CMS finalizes 2012 Medicare home health payment changes

CMS finalizes 2012 Medicare home health payment changes Tax & Business

The Centers for Medicare & Medicaid Services (CMS) today issued a final rule to update the Home Health Prospective Payment System (HH PPS) rates for Calendar Year (CY) 2012. Payments to home health agencies (HHAs) are estimated to decrease by approximately 2.31 percent or $430 million in CY 2012, the net effect of a 1.4 percent payment update, the wage index update, and the case-mix coding adjustment.

This final rule reflects the ongoing efforts of CMS to support Medicare beneficiary access to home health services while continuing to improve payment accuracy.

The Affordable Care Act applies a 1 percentage point reduction to the CY 2012 home health market basket amount. As the CY 2012 market basket is equal to 2.4 percent, the payment update for HHAs in CY 2012 will be 1.4 percent.

CMS also reduced HH PPS rates in CY 2012 to account for additional growth in aggregate case-mix that is unrelated to changes in patients’ health status. CMS has finalized a 3.79 percent reduction to the home health PPS rates for CY 2012 and an additional 1.32 percent reduction for CY 2013.

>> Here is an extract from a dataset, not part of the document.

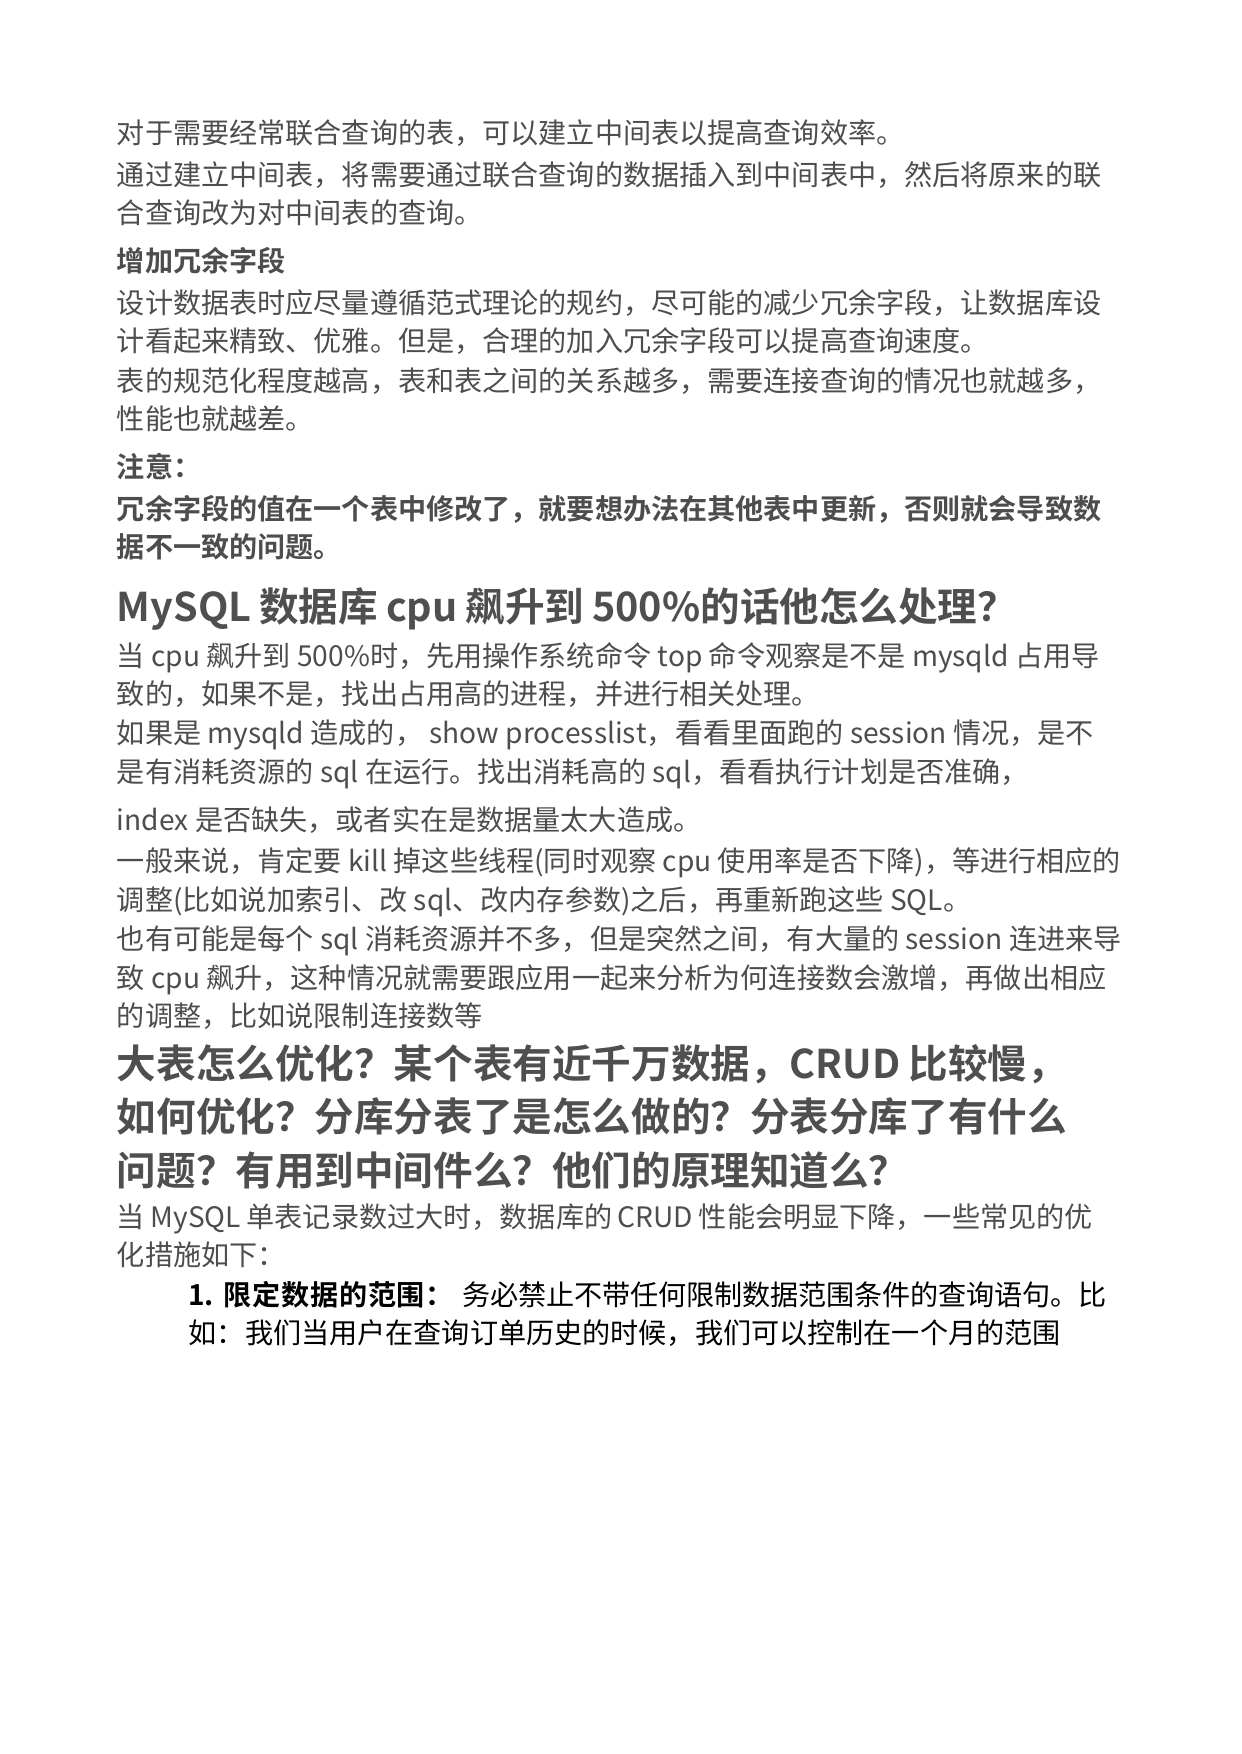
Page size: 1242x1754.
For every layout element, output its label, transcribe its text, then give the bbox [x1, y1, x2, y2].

This rule also finalizes structural changes to the HH PPS by removing two hypertension codes from the case-mix system, lowering payments for high therapy episodes, and recalibrating the HH PPS case-mix weights to ensure that these changes result in the same amount of total aggregate payments. These changes are intended to increase payment accuracy and reduce the growth in aggregate case-mix that is unrelated to changes in patients’ health status.

Under current Medicare policy, a certifying physician or an allowed non-physician practitioner must see a patient prior to certifying a patient as eligible for the home health benefit. The rule also finalizes added flexibility to allow physicians who cared for the patient in an acute or post-acute facility to inform the certifying physician of their encounters with the patient in order to satisfy the requirement.

Finally, this rule describes planned improvements to the home health publicly reported quality measures.